>> Begin Document extract

DIY $3 Throw Pillow Insert

DIY throw pillow from $3 standard sized pillow

I tend to find throw pillow inserts a little bit overpriced for what they are just smaller square pillows. So when I found this $3 standard sized pillow at Big Lots (I hear you can find cheap ones at Walmart too) the other day, I decided that I was going to DIY my own throw pillow insert.

standard pillow

Step one: Measure shortest side of the pillow. If youre making a square pillow, this is going to be the length of the other seams.

Step two: Cut off one of the short end seams (if there is a serged seam, cut off that one).

measuring and cutting pillow

Step three: Pull out all the stuffing and put it somewhere safe for later use.

Step four: Turn pillow inside out and iron out the wrinkles. Make sure the seams are ironed flat.

emptied pillow with iron

Step 5: Measure up the long side of the pillow. If you want a square pillow use the measurement that you got in the first step. Add an inch or two for seam allowance. Tip: When measuring, dont measure from the end of the fabric, measure from the seam instead.

measuring pillow

Step 6: Mark your measurement (I used a silver sharpie, because no one is going to see it once it has a cover) and cut carefully along that line insuring that both sides of the pillowcase are lined up. Use pins to keep the fabric from slipping around if you need to.

cut pillow case

Now get out your sewing machine, and (optional) canine helper.

>> End Document extract

_Written request_
Quote the stretch of the pillow insert instructions from "Step 5: Measure" through "(optional) canine helper.", word for word. Work only from the pillow insert instructions, without drawing on outside sources.

>> Begin Raw data

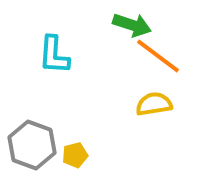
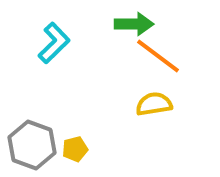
green arrow: moved 2 px right, 1 px up; rotated 18 degrees counterclockwise
cyan L-shape: moved 12 px up; rotated 138 degrees counterclockwise
yellow pentagon: moved 6 px up
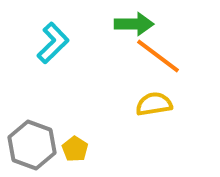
cyan L-shape: moved 1 px left
yellow pentagon: rotated 25 degrees counterclockwise
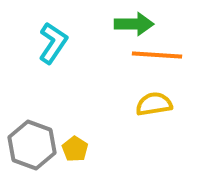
cyan L-shape: rotated 12 degrees counterclockwise
orange line: moved 1 px left, 1 px up; rotated 33 degrees counterclockwise
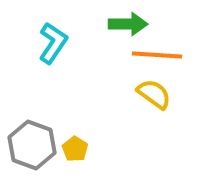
green arrow: moved 6 px left
yellow semicircle: moved 10 px up; rotated 45 degrees clockwise
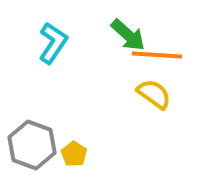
green arrow: moved 11 px down; rotated 42 degrees clockwise
yellow pentagon: moved 1 px left, 5 px down
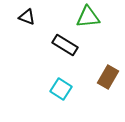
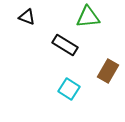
brown rectangle: moved 6 px up
cyan square: moved 8 px right
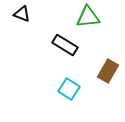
black triangle: moved 5 px left, 3 px up
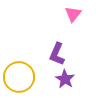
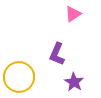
pink triangle: rotated 18 degrees clockwise
purple star: moved 9 px right, 3 px down
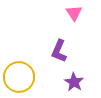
pink triangle: moved 1 px right, 1 px up; rotated 30 degrees counterclockwise
purple L-shape: moved 2 px right, 3 px up
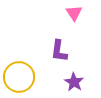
purple L-shape: rotated 15 degrees counterclockwise
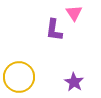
purple L-shape: moved 5 px left, 21 px up
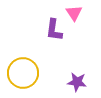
yellow circle: moved 4 px right, 4 px up
purple star: moved 3 px right; rotated 24 degrees counterclockwise
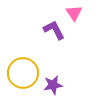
purple L-shape: rotated 145 degrees clockwise
purple star: moved 24 px left, 3 px down; rotated 18 degrees counterclockwise
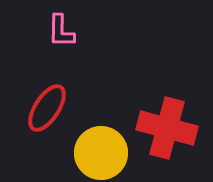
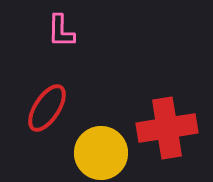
red cross: rotated 24 degrees counterclockwise
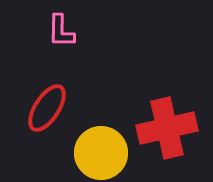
red cross: rotated 4 degrees counterclockwise
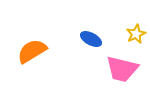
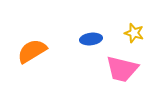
yellow star: moved 2 px left, 1 px up; rotated 30 degrees counterclockwise
blue ellipse: rotated 35 degrees counterclockwise
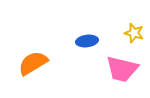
blue ellipse: moved 4 px left, 2 px down
orange semicircle: moved 1 px right, 12 px down
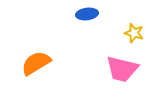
blue ellipse: moved 27 px up
orange semicircle: moved 3 px right
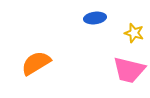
blue ellipse: moved 8 px right, 4 px down
pink trapezoid: moved 7 px right, 1 px down
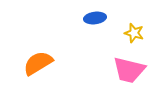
orange semicircle: moved 2 px right
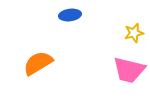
blue ellipse: moved 25 px left, 3 px up
yellow star: rotated 30 degrees counterclockwise
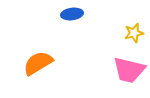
blue ellipse: moved 2 px right, 1 px up
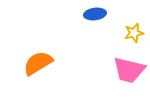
blue ellipse: moved 23 px right
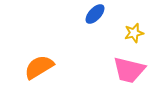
blue ellipse: rotated 40 degrees counterclockwise
orange semicircle: moved 1 px right, 4 px down
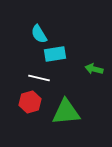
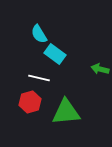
cyan rectangle: rotated 45 degrees clockwise
green arrow: moved 6 px right
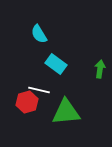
cyan rectangle: moved 1 px right, 10 px down
green arrow: rotated 84 degrees clockwise
white line: moved 12 px down
red hexagon: moved 3 px left
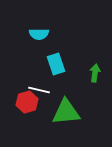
cyan semicircle: rotated 60 degrees counterclockwise
cyan rectangle: rotated 35 degrees clockwise
green arrow: moved 5 px left, 4 px down
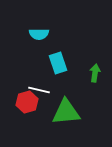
cyan rectangle: moved 2 px right, 1 px up
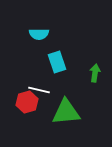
cyan rectangle: moved 1 px left, 1 px up
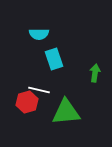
cyan rectangle: moved 3 px left, 3 px up
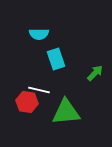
cyan rectangle: moved 2 px right
green arrow: rotated 36 degrees clockwise
red hexagon: rotated 25 degrees clockwise
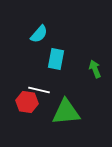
cyan semicircle: rotated 48 degrees counterclockwise
cyan rectangle: rotated 30 degrees clockwise
green arrow: moved 4 px up; rotated 66 degrees counterclockwise
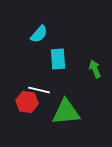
cyan rectangle: moved 2 px right; rotated 15 degrees counterclockwise
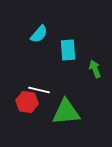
cyan rectangle: moved 10 px right, 9 px up
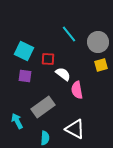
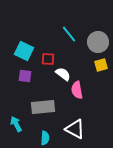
gray rectangle: rotated 30 degrees clockwise
cyan arrow: moved 1 px left, 3 px down
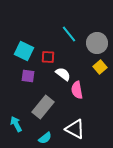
gray circle: moved 1 px left, 1 px down
red square: moved 2 px up
yellow square: moved 1 px left, 2 px down; rotated 24 degrees counterclockwise
purple square: moved 3 px right
gray rectangle: rotated 45 degrees counterclockwise
cyan semicircle: rotated 48 degrees clockwise
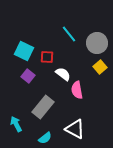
red square: moved 1 px left
purple square: rotated 32 degrees clockwise
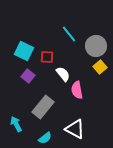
gray circle: moved 1 px left, 3 px down
white semicircle: rotated 14 degrees clockwise
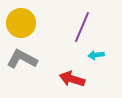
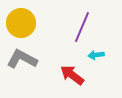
red arrow: moved 4 px up; rotated 20 degrees clockwise
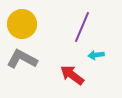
yellow circle: moved 1 px right, 1 px down
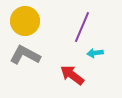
yellow circle: moved 3 px right, 3 px up
cyan arrow: moved 1 px left, 2 px up
gray L-shape: moved 3 px right, 4 px up
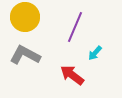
yellow circle: moved 4 px up
purple line: moved 7 px left
cyan arrow: rotated 42 degrees counterclockwise
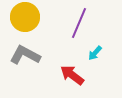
purple line: moved 4 px right, 4 px up
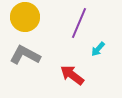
cyan arrow: moved 3 px right, 4 px up
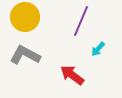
purple line: moved 2 px right, 2 px up
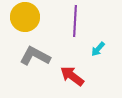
purple line: moved 6 px left; rotated 20 degrees counterclockwise
gray L-shape: moved 10 px right, 1 px down
red arrow: moved 1 px down
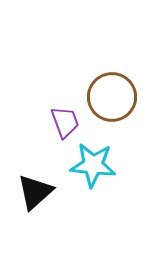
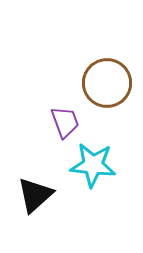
brown circle: moved 5 px left, 14 px up
black triangle: moved 3 px down
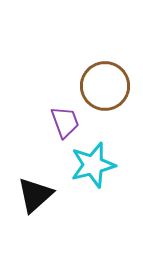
brown circle: moved 2 px left, 3 px down
cyan star: rotated 21 degrees counterclockwise
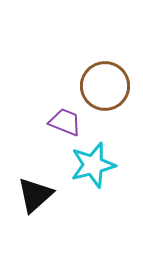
purple trapezoid: rotated 48 degrees counterclockwise
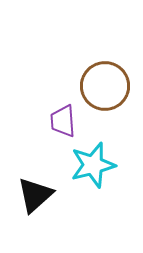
purple trapezoid: moved 2 px left, 1 px up; rotated 116 degrees counterclockwise
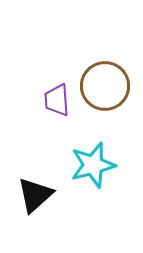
purple trapezoid: moved 6 px left, 21 px up
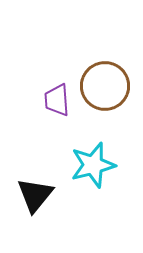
black triangle: rotated 9 degrees counterclockwise
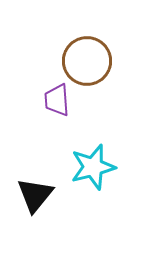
brown circle: moved 18 px left, 25 px up
cyan star: moved 2 px down
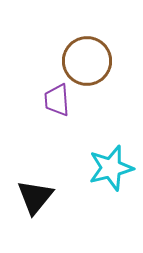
cyan star: moved 18 px right, 1 px down
black triangle: moved 2 px down
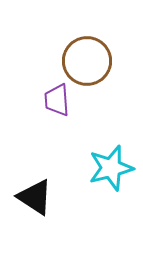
black triangle: rotated 36 degrees counterclockwise
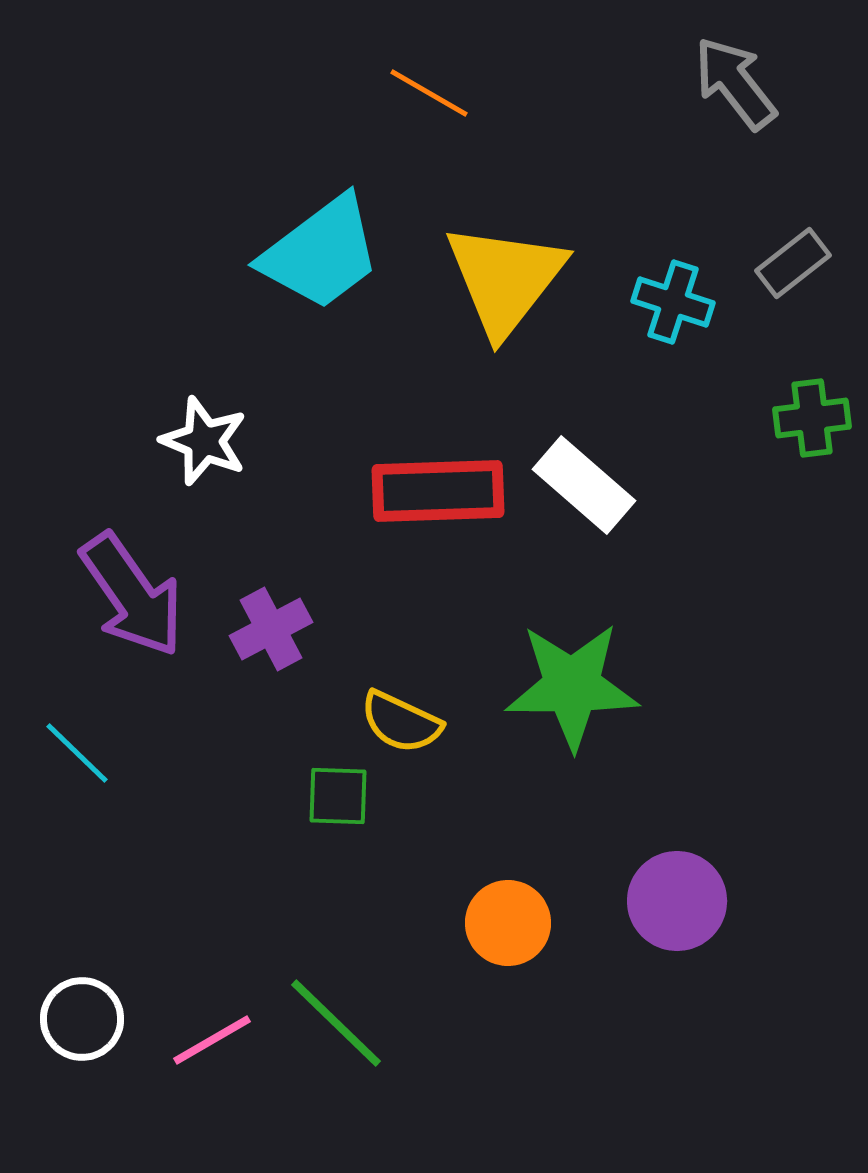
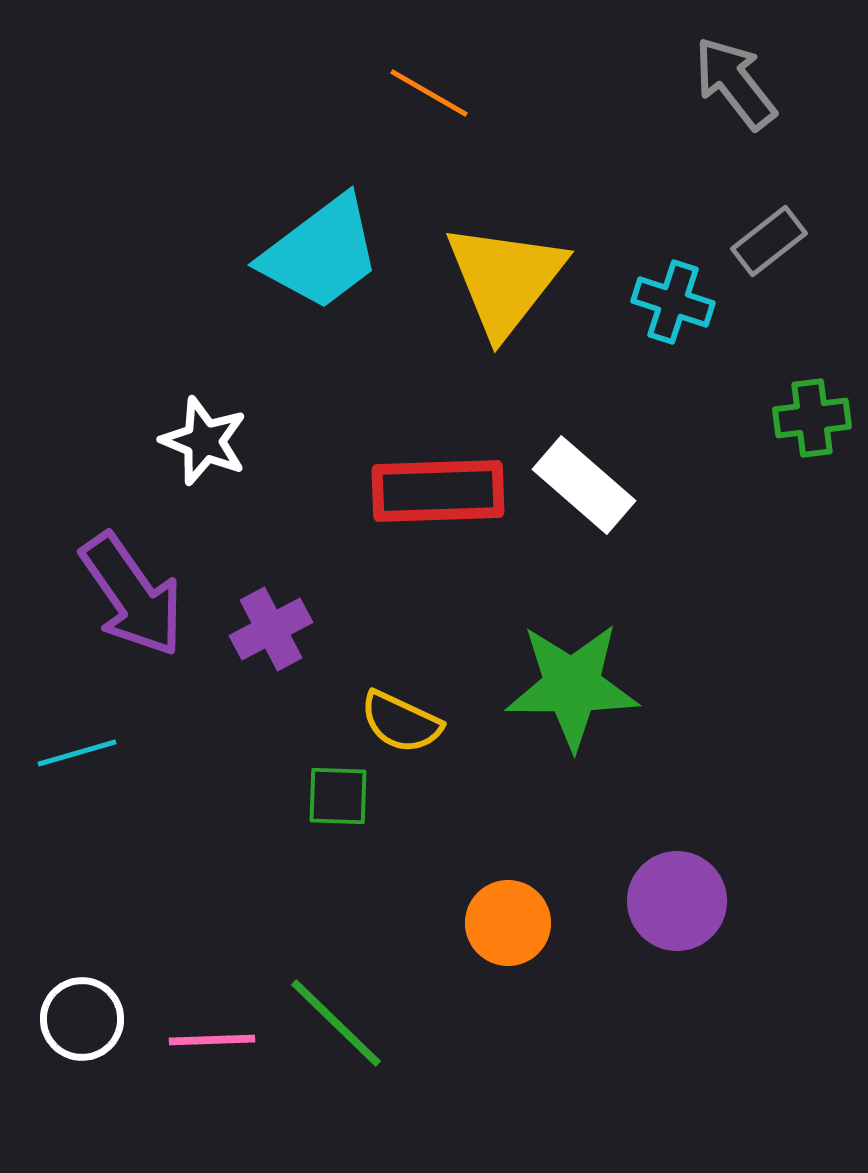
gray rectangle: moved 24 px left, 22 px up
cyan line: rotated 60 degrees counterclockwise
pink line: rotated 28 degrees clockwise
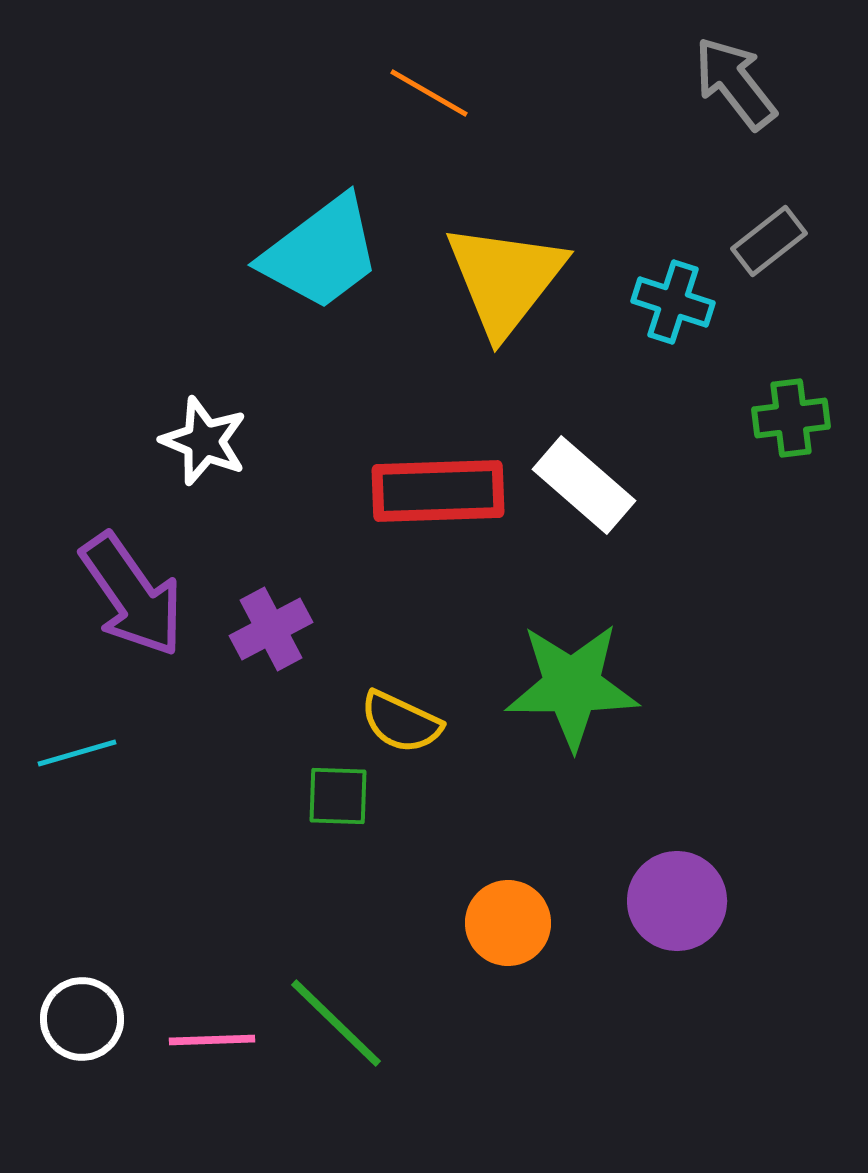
green cross: moved 21 px left
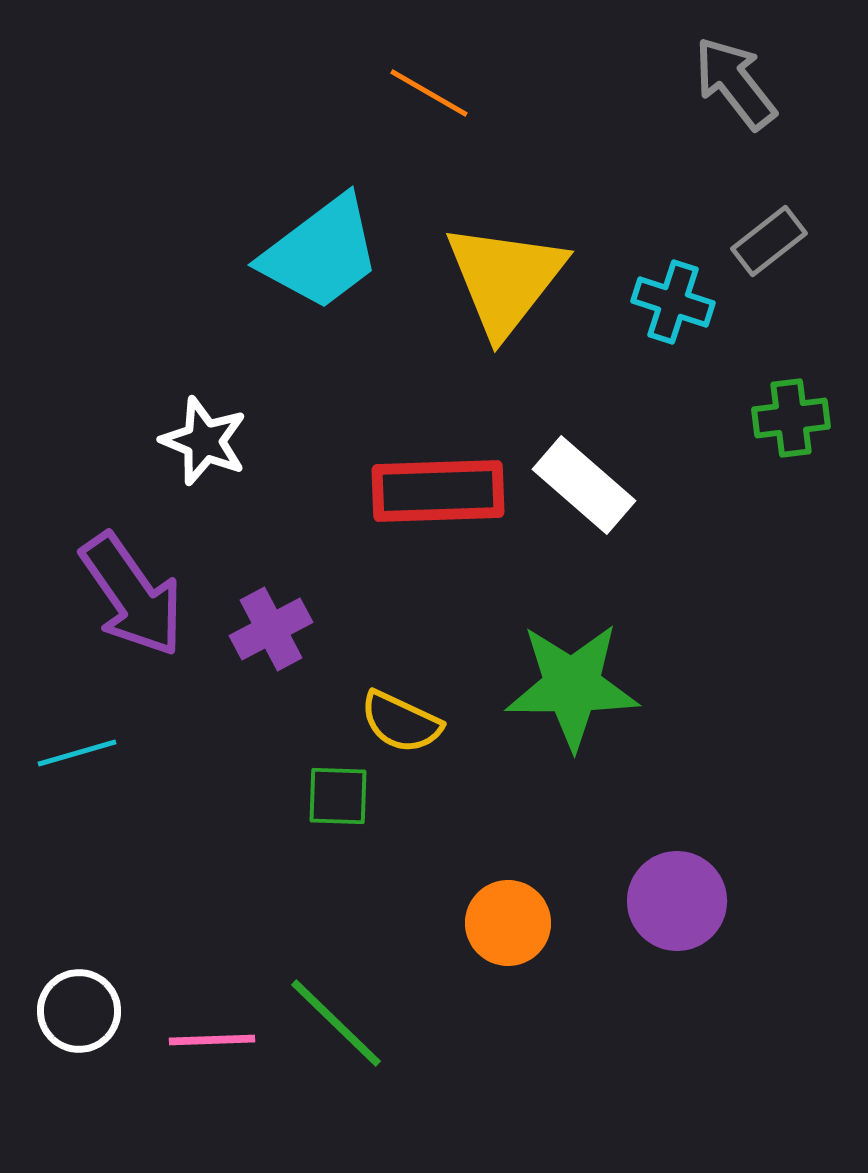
white circle: moved 3 px left, 8 px up
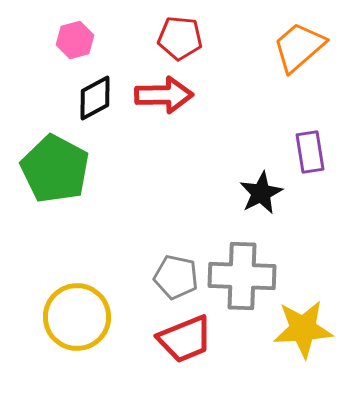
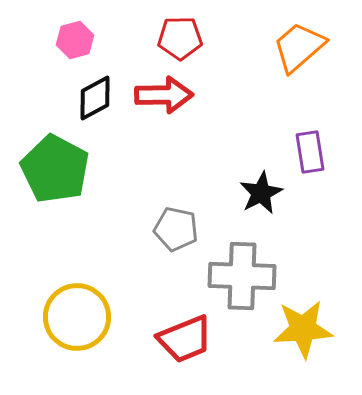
red pentagon: rotated 6 degrees counterclockwise
gray pentagon: moved 48 px up
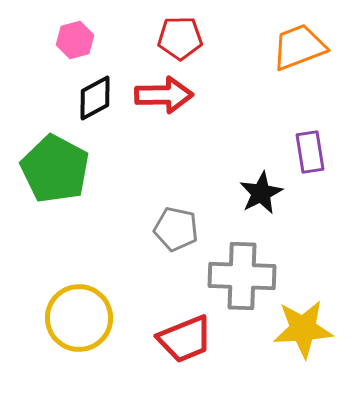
orange trapezoid: rotated 20 degrees clockwise
yellow circle: moved 2 px right, 1 px down
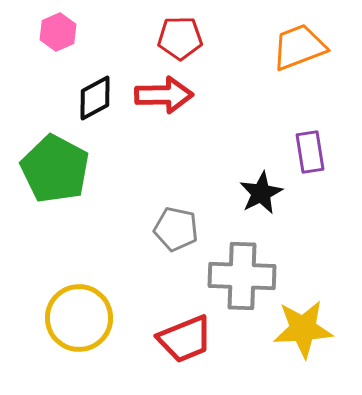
pink hexagon: moved 17 px left, 8 px up; rotated 9 degrees counterclockwise
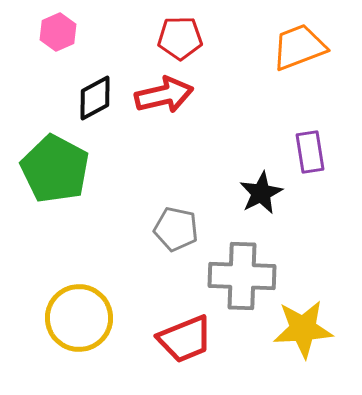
red arrow: rotated 12 degrees counterclockwise
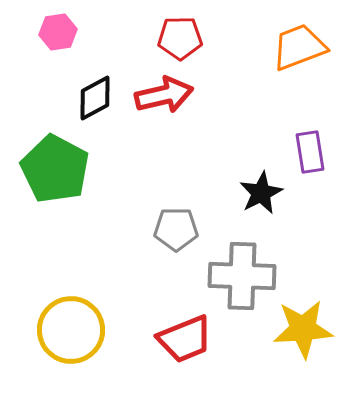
pink hexagon: rotated 15 degrees clockwise
gray pentagon: rotated 12 degrees counterclockwise
yellow circle: moved 8 px left, 12 px down
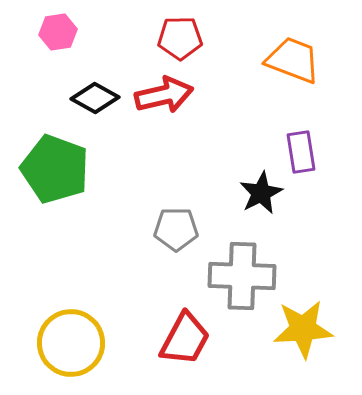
orange trapezoid: moved 6 px left, 13 px down; rotated 42 degrees clockwise
black diamond: rotated 57 degrees clockwise
purple rectangle: moved 9 px left
green pentagon: rotated 8 degrees counterclockwise
yellow circle: moved 13 px down
red trapezoid: rotated 40 degrees counterclockwise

>> End Raw data

_Complete response_
Step 5: Measure up the long side of the pillow. If you want a square pillow use the measurement that you got in the first step. Add an inch or two for seam allowance. Tip: When measuring, dont measure from the end of the fabric, measure from the seam instead.

measuring pillow

Step 6: Mark your measurement (I used a silver sharpie, because no one is going to see it once it has a cover) and cut carefully along that line insuring that both sides of the pillowcase are lined up. Use pins to keep the fabric from slipping around if you need to.

cut pillow case

Now get out your sewing machine, and (optional) canine helper.